The Employee Forum will be presenting the inaugural Rebecca Clark Staff Award for Moral Courage to James Holman, who has worked at UNC for 15 years and is currently serving as a housekeeping crew leader.
He said he’s honored to be recognized for his hard work.
“It was pretty much a surprise,” he said. “I’m sort of happy that I’ve gotten it because I’ve stuck my neck out for the last 12 years working for the housekeeping department. It makes me feel pretty good that someone is recognizing the work that I have done.”
Another recognition, the Edward Kidder Graham Faculty Service Award, will be presented to Nick Didow, an associate professor of marketing in the Kenan-Flagler Business School.
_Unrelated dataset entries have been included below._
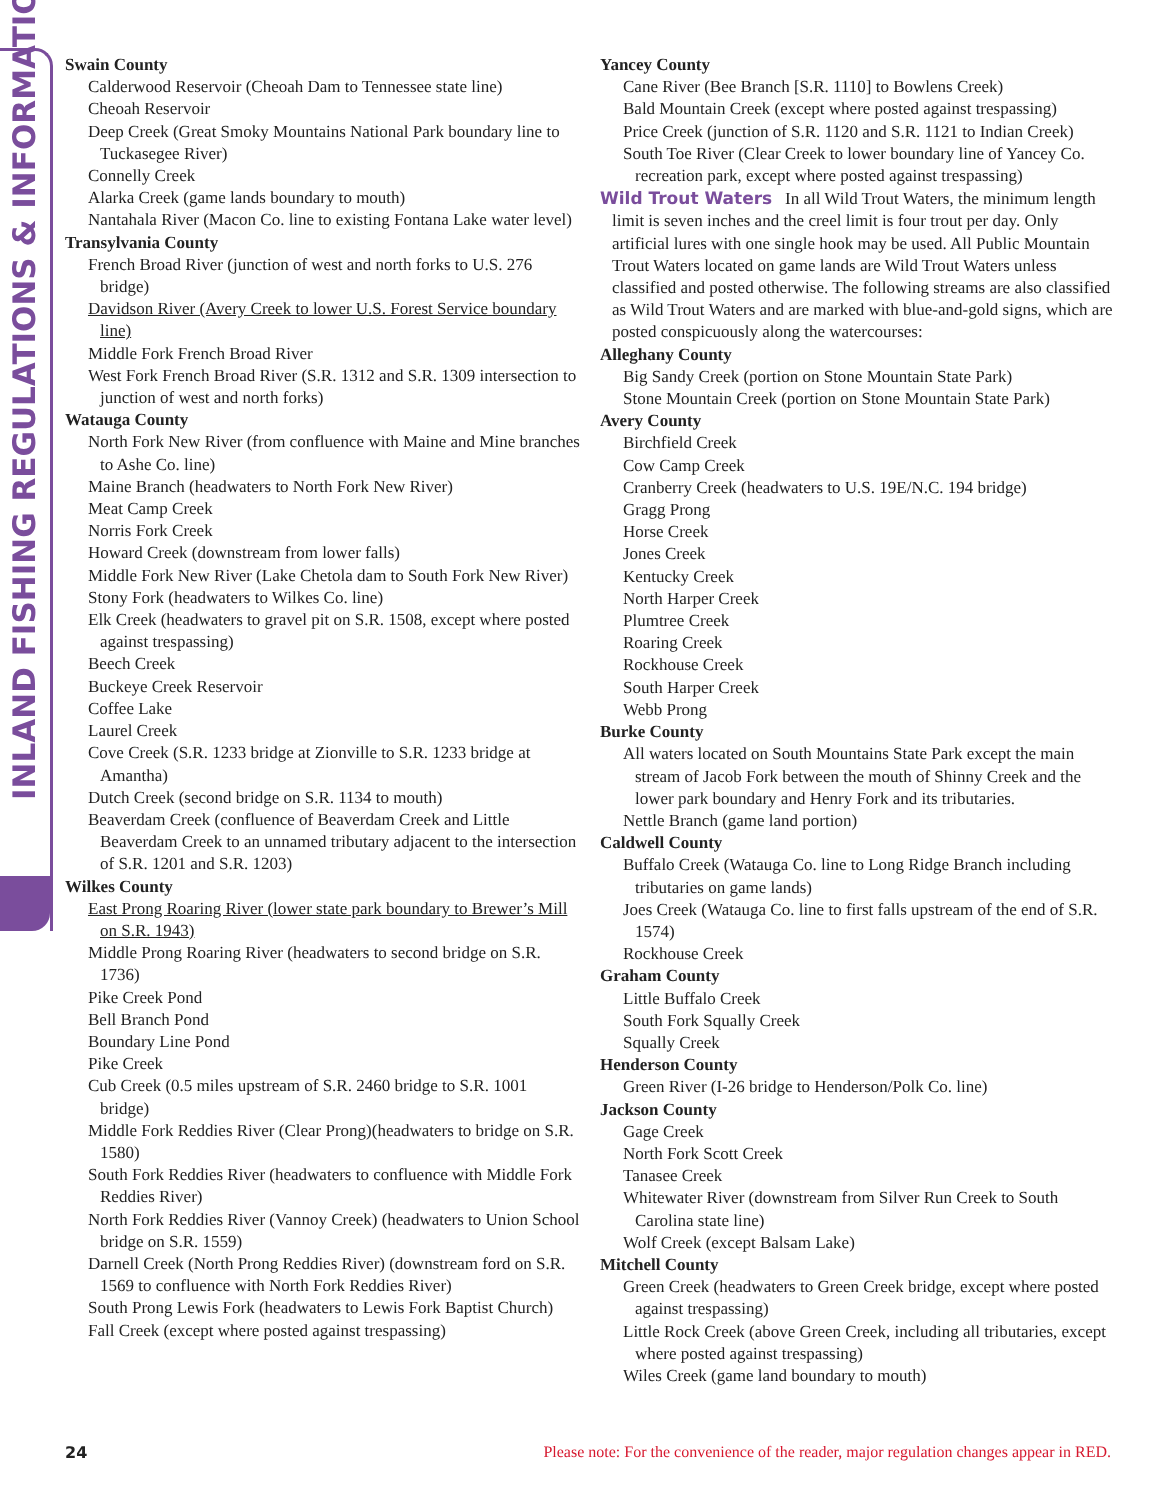INLAND FISHING REGULATIONS & INFORMATION
Swain County
Calderwood Reservoir (Cheoah Dam to Tennessee state line)
Cheoah Reservoir
Deep Creek (Great Smoky Mountains National Park boundary line to Tuckasegee River)
Connelly Creek
Alarka Creek (game lands boundary to mouth)
Nantahala River (Macon Co. line to existing Fontana Lake water level)
Transylvania County
French Broad River (junction of west and north forks to U.S. 276 bridge)
Davidson River (Avery Creek to lower U.S. Forest Service boundary line)
Middle Fork French Broad River
West Fork French Broad River (S.R. 1312 and S.R. 1309 intersection to junction of west and north forks)
Watauga County
North Fork New River (from confluence with Maine and Mine branches to Ashe Co. line)
Maine Branch (headwaters to North Fork New River)
Meat Camp Creek
Norris Fork Creek
Howard Creek (downstream from lower falls)
Middle Fork New River (Lake Chetola dam to South Fork New River)
Stony Fork (headwaters to Wilkes Co. line)
Elk Creek (headwaters to gravel pit on S.R. 1508, except where posted against trespassing)
Beech Creek
Buckeye Creek Reservoir
Coffee Lake
Laurel Creek
Cove Creek (S.R. 1233 bridge at Zionville to S.R. 1233 bridge at Amantha)
Dutch Creek (second bridge on S.R. 1134 to mouth)
Beaverdam Creek (confluence of Beaverdam Creek and Little Beaverdam Creek to an unnamed tributary adjacent to the intersection of S.R. 1201 and S.R. 1203)
Wilkes County
East Prong Roaring River (lower state park boundary to Brewer’s Mill on S.R. 1943)
Middle Prong Roaring River (headwaters to second bridge on S.R. 1736)
Pike Creek Pond
Bell Branch Pond
Boundary Line Pond
Pike Creek
Cub Creek (0.5 miles upstream of S.R. 2460 bridge to S.R. 1001 bridge)
Middle Fork Reddies River (Clear Prong)(headwaters to bridge on S.R. 1580)
South Fork Reddies River (headwaters to confluence with Middle Fork Reddies River)
North Fork Reddies River (Vannoy Creek) (headwaters to Union School bridge on S.R. 1559)
Darnell Creek (North Prong Reddies River) (downstream ford on S.R. 1569 to confluence with North Fork Reddies River)
South Prong Lewis Fork (headwaters to Lewis Fork Baptist Church)
Fall Creek (except where posted against trespassing)
Yancey County
Cane River (Bee Branch [S.R. 1110] to Bowlens Creek)
Bald Mountain Creek (except where posted against trespassing)
Price Creek (junction of S.R. 1120 and S.R. 1121 to Indian Creek)
South Toe River (Clear Creek to lower boundary line of Yancey Co. recreation park, except where posted against trespassing)
Wild Trout Waters In all Wild Trout Waters, the minimum length limit is seven inches and the creel limit is four trout per day. Only artificial lures with one single hook may be used. All Public Mountain Trout Waters located on game lands are Wild Trout Waters unless classified and posted otherwise. The following streams are also classified as Wild Trout Waters and are marked with blue-and-gold signs, which are posted conspicuously along the watercourses:
Alleghany County
Big Sandy Creek (portion on Stone Mountain State Park)
Stone Mountain Creek (portion on Stone Mountain State Park)
Avery County
Birchfield Creek
Cow Camp Creek
Cranberry Creek (headwaters to U.S. 19E/N.C. 194 bridge)
Gragg Prong
Horse Creek
Jones Creek
Kentucky Creek
North Harper Creek
Plumtree Creek
Roaring Creek
Rockhouse Creek
South Harper Creek
Webb Prong
Burke County
All waters located on South Mountains State Park except the main stream of Jacob Fork between the mouth of Shinny Creek and the lower park boundary and Henry Fork and its tributaries.
Nettle Branch (game land portion)
Caldwell County
Buffalo Creek (Watauga Co. line to Long Ridge Branch including tributaries on game lands)
Joes Creek (Watauga Co. line to first falls upstream of the end of S.R. 1574)
Rockhouse Creek
Graham County
Little Buffalo Creek
South Fork Squally Creek
Squally Creek
Henderson County
Green River (I-26 bridge to Henderson/Polk Co. line)
Jackson County
Gage Creek
North Fork Scott Creek
Tanasee Creek
Whitewater River (downstream from Silver Run Creek to South Carolina state line)
Wolf Creek (except Balsam Lake)
Mitchell County
Green Creek (headwaters to Green Creek bridge, except where posted against trespassing)
Little Rock Creek (above Green Creek, including all tributaries, except where posted against trespassing)
Wiles Creek (game land boundary to mouth)
24 Please note: For the convenience of the reader, major regulation changes appear in RED.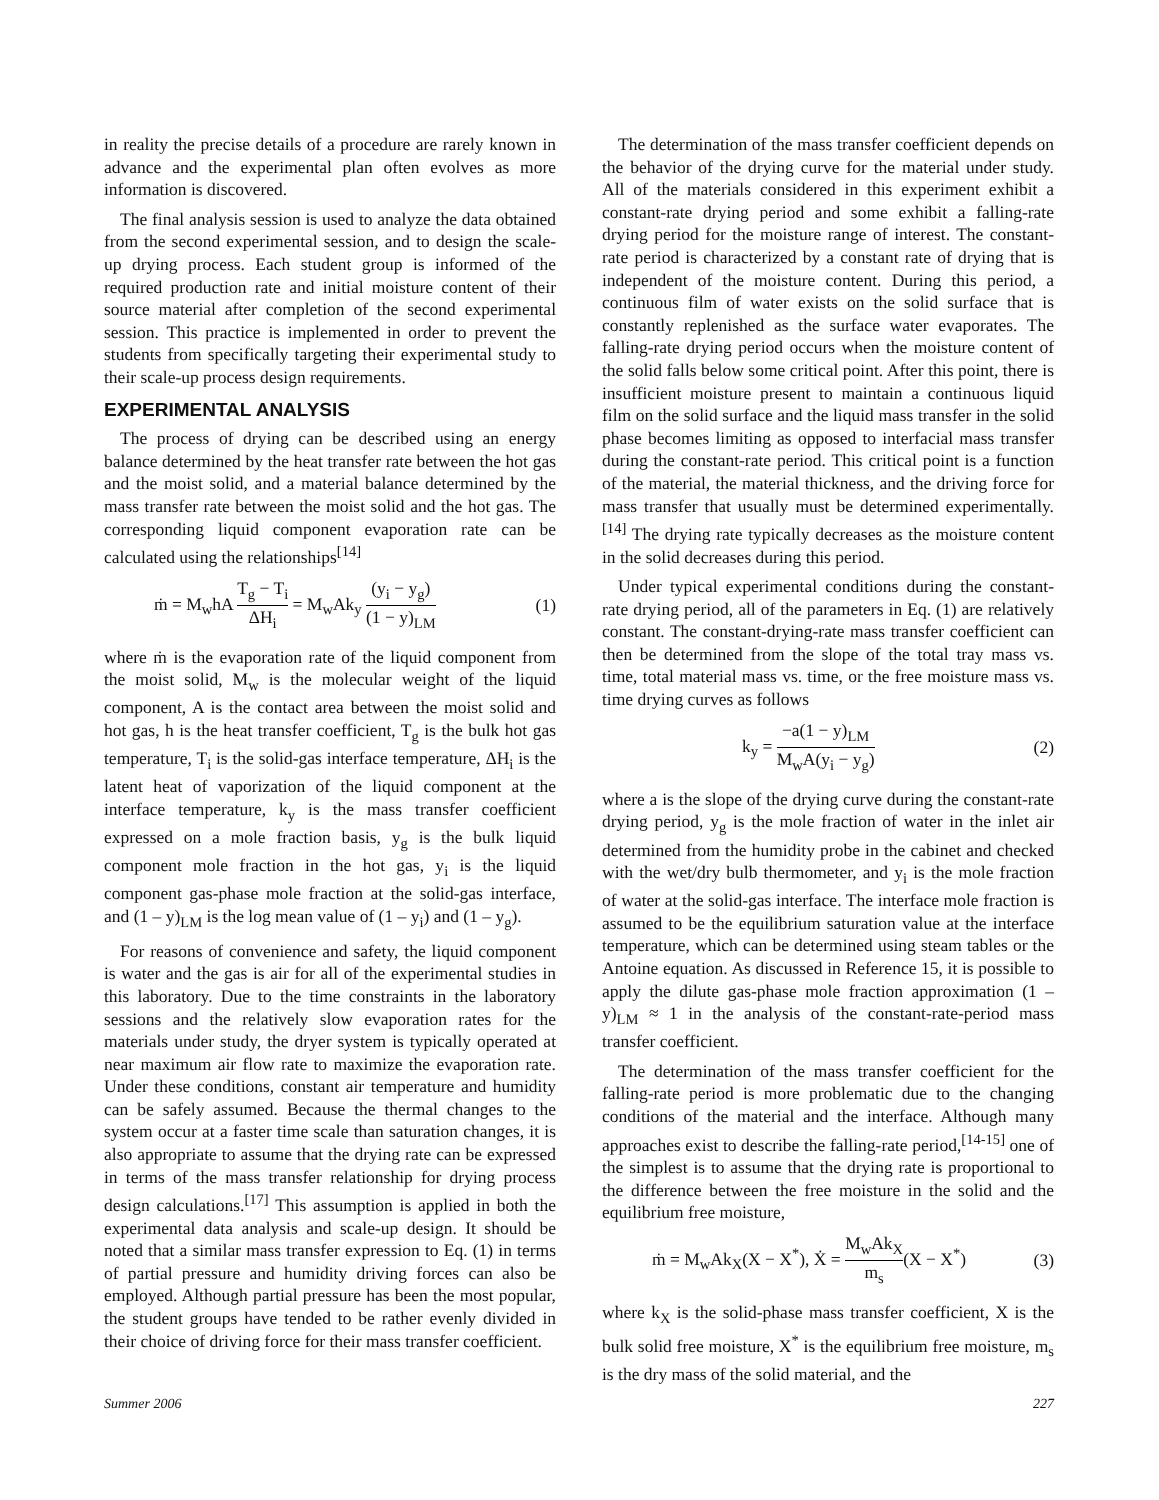in reality the precise details of a procedure are rarely known in advance and the experimental plan often evolves as more information is discovered.
The final analysis session is used to analyze the data obtained from the second experimental session, and to design the scale-up drying process. Each student group is informed of the required production rate and initial moisture content of their source material after completion of the second experimental session. This practice is implemented in order to prevent the students from specifically targeting their experimental study to their scale-up process design requirements.
EXPERIMENTAL ANALYSIS
The process of drying can be described using an energy balance determined by the heat transfer rate between the hot gas and the moist solid, and a material balance determined by the mass transfer rate between the moist solid and the hot gas. The corresponding liquid component evaporation rate can be calculated using the relationships<sup>[14]</sup>
ṁ = M<sub>w</sub>hA T<sub>g</sub> − T<sub>i</sub> ΔH<sub>i</sub> = M<sub>w</sub>Ak<sub>y</sub> (y<sub>i</sub> − y<sub>g</sub>) (1 − y)<sub>LM</sub> (1)
where ṁ is the evaporation rate of the liquid component from the moist solid, M<sub>w</sub> is the molecular weight of the liquid component, A is the contact area between the moist solid and hot gas, h is the heat transfer coefficient, T<sub>g</sub> is the bulk hot gas temperature, T<sub>i</sub> is the solid-gas interface temperature, ΔH<sub>i</sub> is the latent heat of vaporization of the liquid component at the interface temperature, k<sub>y</sub> is the mass transfer coefficient expressed on a mole fraction basis, y<sub>g</sub> is the bulk liquid component mole fraction in the hot gas, y<sub>i</sub> is the liquid component gas-phase mole fraction at the solid-gas interface, and (1 – y)<sub>LM</sub> is the log mean value of (1 – y<sub>i</sub>) and (1 – y<sub>g</sub>).
For reasons of convenience and safety, the liquid component is water and the gas is air for all of the experimental studies in this laboratory. Due to the time constraints in the laboratory sessions and the relatively slow evaporation rates for the materials under study, the dryer system is typically operated at near maximum air flow rate to maximize the evaporation rate. Under these conditions, constant air temperature and humidity can be safely assumed. Because the thermal changes to the system occur at a faster time scale than saturation changes, it is also appropriate to assume that the drying rate can be expressed in terms of the mass transfer relationship for drying process design calculations.<sup>[17]</sup> This assumption is applied in both the experimental data analysis and scale-up design. It should be noted that a similar mass transfer expression to Eq. (1) in terms of partial pressure and humidity driving forces can also be employed. Although partial pressure has been the most popular, the student groups have tended to be rather evenly divided in their choice of driving force for their mass transfer coefficient.
The determination of the mass transfer coefficient depends on the behavior of the drying curve for the material under study. All of the materials considered in this experiment exhibit a constant-rate drying period and some exhibit a falling-rate drying period for the moisture range of interest. The constant-rate period is characterized by a constant rate of drying that is independent of the moisture content. During this period, a continuous film of water exists on the solid surface that is constantly replenished as the surface water evaporates. The falling-rate drying period occurs when the moisture content of the solid falls below some critical point. After this point, there is insufficient moisture present to maintain a continuous liquid film on the solid surface and the liquid mass transfer in the solid phase becomes limiting as opposed to interfacial mass transfer during the constant-rate period. This critical point is a function of the material, the material thickness, and the driving force for mass transfer that usually must be determined experimentally.<sup>[14]</sup> The drying rate typically decreases as the moisture content in the solid decreases during this period.
Under typical experimental conditions during the constant-rate drying period, all of the parameters in Eq. (1) are relatively constant. The constant-drying-rate mass transfer coefficient can then be determined from the slope of the total tray mass vs. time, total material mass vs. time, or the free moisture mass vs. time drying curves as follows
k<sub>y</sub> = −a(1 − y)<sub>LM</sub> M<sub>w</sub>A(y<sub>i</sub> − y<sub>g</sub>) (2)
where a is the slope of the drying curve during the constant-rate drying period, y<sub>g</sub> is the mole fraction of water in the inlet air determined from the humidity probe in the cabinet and checked with the wet/dry bulb thermometer, and y<sub>i</sub> is the mole fraction of water at the solid-gas interface. The interface mole fraction is assumed to be the equilibrium saturation value at the interface temperature, which can be determined using steam tables or the Antoine equation. As discussed in Reference 15, it is possible to apply the dilute gas-phase mole fraction approximation (1 – y)<sub>LM</sub> ≈ 1 in the analysis of the constant-rate-period mass transfer coefficient.
The determination of the mass transfer coefficient for the falling-rate period is more problematic due to the changing conditions of the material and the interface. Although many approaches exist to describe the falling-rate period,<sup>[14-15]</sup> one of the simplest is to assume that the drying rate is proportional to the difference between the free moisture in the solid and the equilibrium free moisture,
ṁ = M<sub>w</sub>Ak<sub>X</sub>(X − X<sup>*</sup>), Ẋ = M<sub>w</sub>Ak<sub>X</sub> m<sub>s</sub>(X − X<sup>*</sup>) (3)
where k<sub>X</sub> is the solid-phase mass transfer coefficient, X is the bulk solid free moisture, X<sup>*</sup> is the equilibrium free moisture, m<sub>s</sub> is the dry mass of the solid material, and the
Summer 2006 227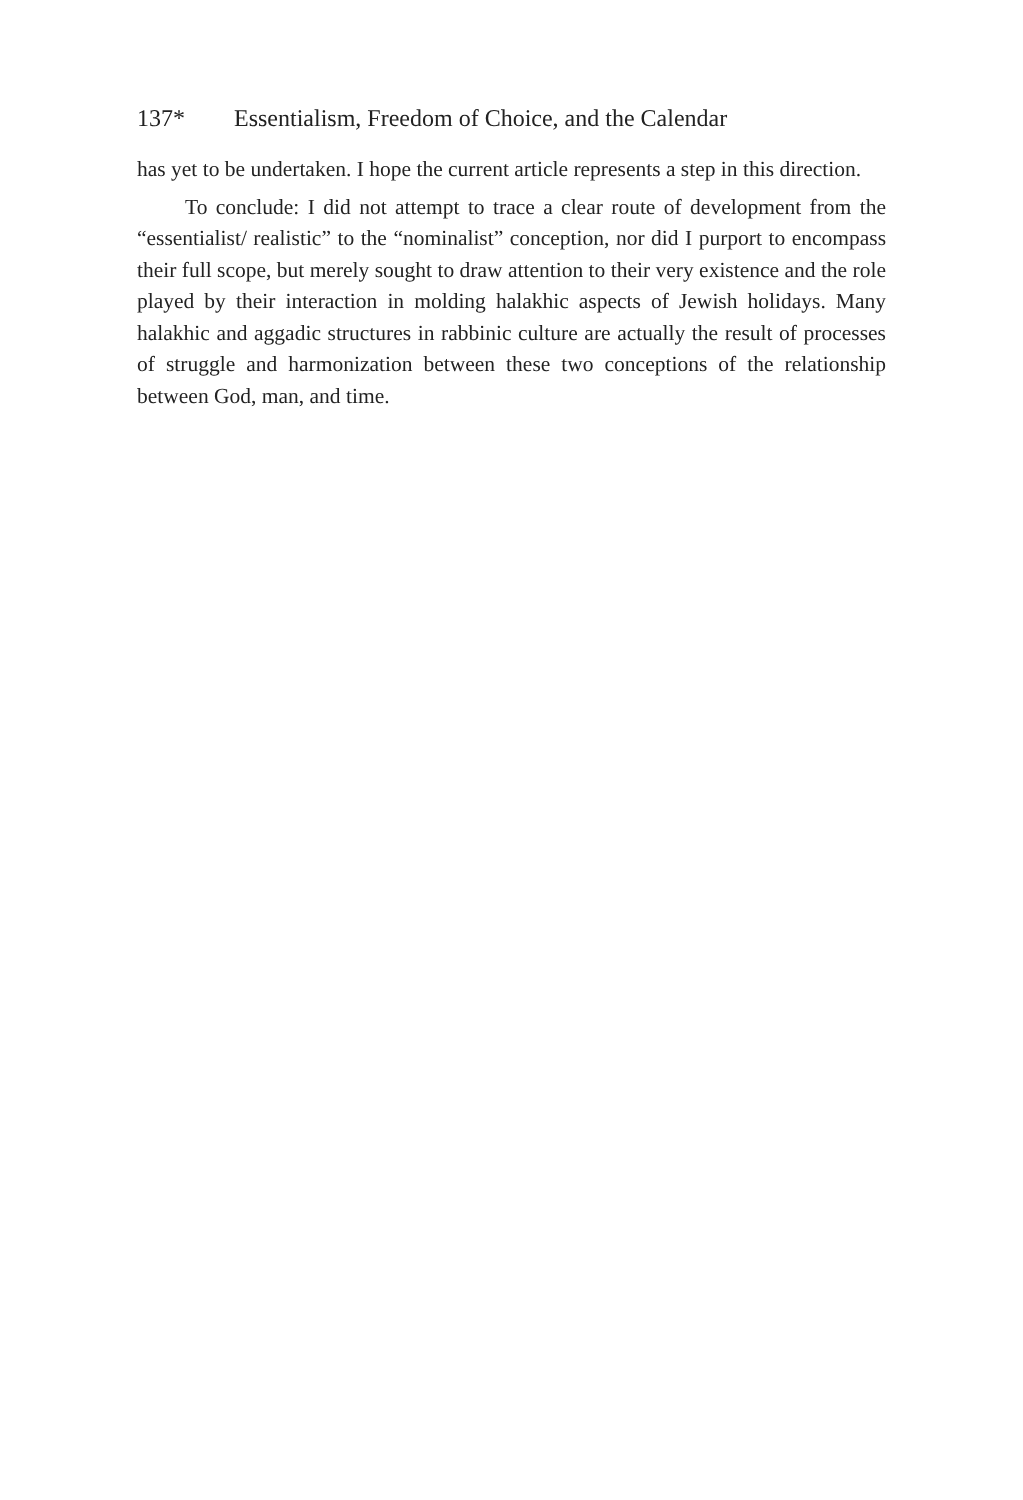137* Essentialism, Freedom of Choice, and the Calendar
has yet to be undertaken. I hope the current article represents a step in this direction.
To conclude: I did not attempt to trace a clear route of development from the “essentialist/ realistic” to the “nominalist” conception, nor did I purport to encompass their full scope, but merely sought to draw attention to their very existence and the role played by their interaction in molding halakhic aspects of Jewish holidays. Many halakhic and aggadic structures in rabbinic culture are actually the result of processes of struggle and harmonization between these two conceptions of the relationship between God, man, and time.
Didow has worked on several service projects, including the Food Bank of North Carolina and starting UNC’s Carolina Center for Public Service.
Didow said he is deeply touched to have been selected to receive this award.
“The Edward Kidder Graham Faculty Service Award is a special reminder that we have three priorities here at UNC that give us purpose and guide our priorities: excellent research; excellent teaching; and excellent service and engagement with the people of North Carolina and beyond,” Didow said.
Lloyd Kramer, former chairperson of the faculty and history professor, said University Day serves as a reminder of the school’s evolution.
“Only after many decades of transition has (the University) become what it is now, a much more diverse group,” Kramer said. “University Day helps us think about that a little bit, where did we come from and how have we changed.”
Kramer also said University Day symbolizes the University’s broader impact on society during uncertain times.
“Because of the upheavals we are living through, our mission has become even more important to the life of the state and wider society,” Kramer said. “University Day could give us a framework for reaffirming the value of the life of the University in a time of extreme crisis.”